Another point highlighted by our case series is the potential effect of gestational age. Maturational differences have been demonstrated in the effect of acetazolamide in laboratory animals [23]. It is possible that the effects of placental transfer or infant metabolism are more profound in the premature infant, as most of the cases reported with infant symptoms were preterm infants. Term infants do not appear to be as affected both in our experience and in earlier reports [16, 24]. From our cases and the reported literature, we have developed a putative model of maternal-infant acetazolamide related interactions (Fig. 1). Maternal use of acetazolamide during pregnancy results in trans-placental passage of the drug that may vary based on maternal serum concentration, maternal plasma protein status and placental blood flow. It is unclear if the placenta has an active or passive role in the transfer of drug to the fetus. The cord blood concentrations of the drug do not always correlate with maternal therapeutic concentrations or the infants’ effects of metabolic acidosis. Non-anion gap metabolic acidosis is the common form of acidosis with acetazolamide but there may be some contribution of lactic acid abnormalities especially if the drug influences the mitochondrial carbonic anhydrase V [22]. The effects on the newborn may manifest as tachypnea and respiratory abnormalities that usually bring this problem to medical attention. However, it is reassuring that the effects of the drug are transient and the newborn infant adapts very quickly; and despite continuing maternal use of the drug and breastfeeding there were no lasting effects on the newborn infant both in the immediate newborn period and on their 2 year follow-up. However, the teratogenic risk of acetazolamide is still in question as one of our cases had an otherwise unexplained congenital anomaly. We, therefore, recommend cautious use of acetazolamide in pregnant women or those planning to get pregnant and close observation of newborn infants born to women on chronic acetazolamide therapy.

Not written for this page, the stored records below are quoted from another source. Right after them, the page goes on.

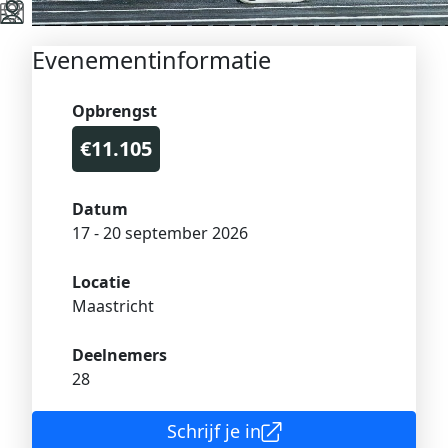
Evenementinformatie
Opbrengst
€11.105
Datum
17 - 20 september 2026
Locatie
Maastricht
Deelnemers
28
Schrijf je in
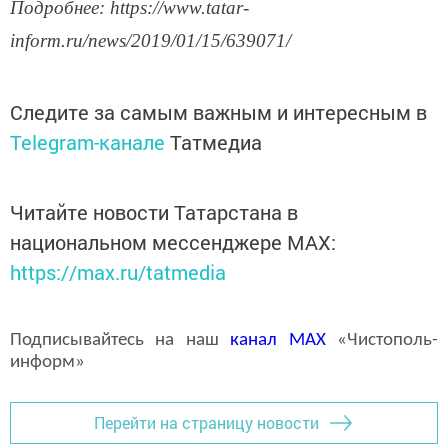
Подробнее: https://www.tatar-
inform.ru/news/2019/01/15/639071/
Следите за самым важным и интересным в
Telegram-канале
Татмедиа
Читайте новости Татарстана в
национальном мессенджере MАХ:
https://max.ru/tatmedia
Подписывайтесь на наш
канал
MAX
«Чистополь-
информ»
Перейти на страницу новости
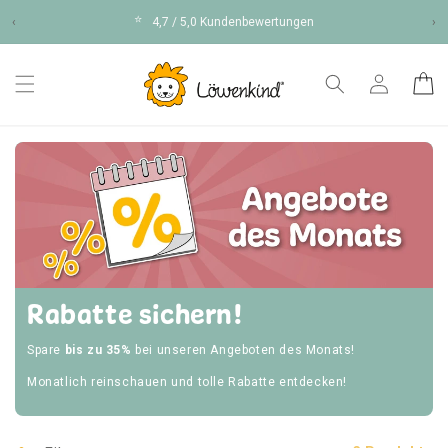
Direkt
⭐
zum
‹
4,7 / 5,0 Kundenbewertungen
›
Inhalt
Einloggen
Warenko
Rabatte sichern!
Spare
bis zu 35%
bei unseren Angeboten des Monats!
Monatlich reinschauen und tolle Rabatte entdecken!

Distribution of acetazolamide in maternal-placental-fetal compartments: Serum concentrations of acetazolamide in mother’s blood, placental or umbilical cord blood and fetal or neonatal blood are correlated with data from three mother-infant dyads. Potential pharmacodynamic mechanisms involved in drug distribution between maternal and infant blood and effects of the drug on renal excretion of bicarbonate are illustrated.
A major limitation of this report is that it is based on observational data from a limited set of patients. There was no systematic collection of information on a cohort of mothers using acetazolamide during pregnancy. Hence, the inferences drawn from our study are limited and highlight the need for a systematic review from a larger dataset.
Disclosures
Financial disclosure statement: The authors have no potential or actual financial interests related to this work.
Conflict of Interest statement: The authors have no conflict of interests to declare.